What is love? Do you know what it is? What it looks like? What it feels like? I find most of us know what it is not, but few of us know the answers to these questions.

Today’s column is about discovering what love is, what it looks like and what it feels like. I am not referring to any particular kind of love, but to the entire gamut of the ways that love shows up.

Poppa, that’s my dad, is always talking about this topic. He says and has said since we were children, “love can fill your life, it has something to do with experiencing the indelible. Childhood love may be the most important love because it is where and when you are developing your concept of morals and principals.”

I can attest to the fact that he and my mom believed this as they were and still are the kind of parents that support everything that I do.

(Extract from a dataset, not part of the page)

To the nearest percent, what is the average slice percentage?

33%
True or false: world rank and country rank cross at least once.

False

I grew up feeling that I was cherished and wanted. I grew up feeling loved.

My childhood is this sweet memory that has instilled some genuine feelings regarding love. My young adult years, however, remind me of when I discovered what love is not, and my adult years allow me to remember how to display what I was taught about love to my partner, children, aging parents, students and strangers.

Ok. So, let me start by talking about what I have learned what love is not. This idea seems oxymoronic, but follow me.

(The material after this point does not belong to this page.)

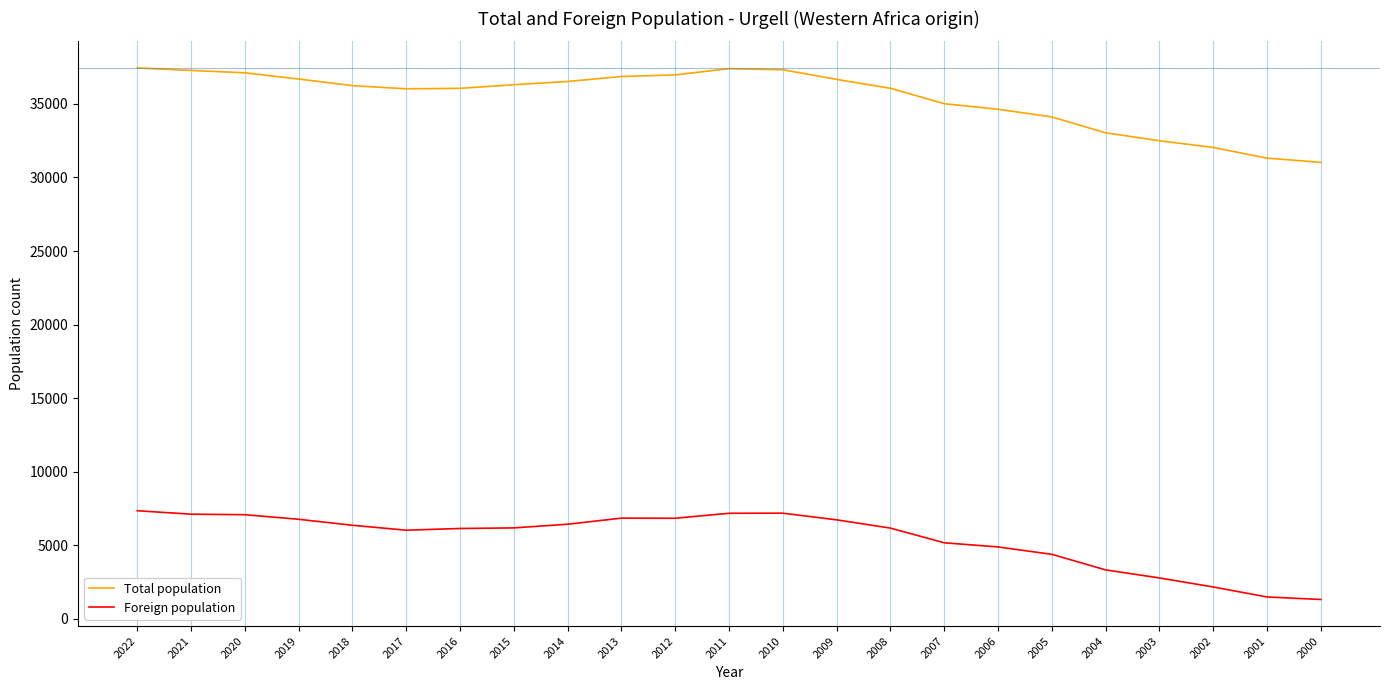

True or false: Total population and Foreign population intersect in this chart.

False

In my late teens and early twenties, like many young females, I was certain that there was more to love, more to life, more to men…

Nothing crazy happened, really. I just learned a lot about what love is not. Love is not mean, is does not call names, it does not lay hands, it does not boast. I realized, through various types of relationships, that love is not many things until I began to remember what my parents had raised me to know.

Not knowing what something is, is an essential part of life. It is important to know anterior opposites. But, knowing what something is, is even more essential. I was raised knowing that love is kind, it listens, it accepts, it is unconditional.

It looks like solidarity, whether at the dinner table or in protest. It looks like kissed booboos and gentle back rubs. It feels like warmth in the cold and cold in the warmth. It feels like gentle snuggles and tender kisses.

Love really is sweet. Of course, it comes with its own bag of ‘stuff’, like making decisions for aging parents or new born babies. The ‘stuff’ comes when you have to discipline your five year-old who ran into the road.

But, even with the ‘stuff’, love is about the moments when the world stands still or moves really, really fast. It’s about learning about true exhaustion after having a baby. It’s about celebrating twenty years of a relationship or winking at a stranger. Love is the huge things and it is the small things.

I could go on for days about what love is, but I won’t, not today. But, I’d love to know…what does love look like for you?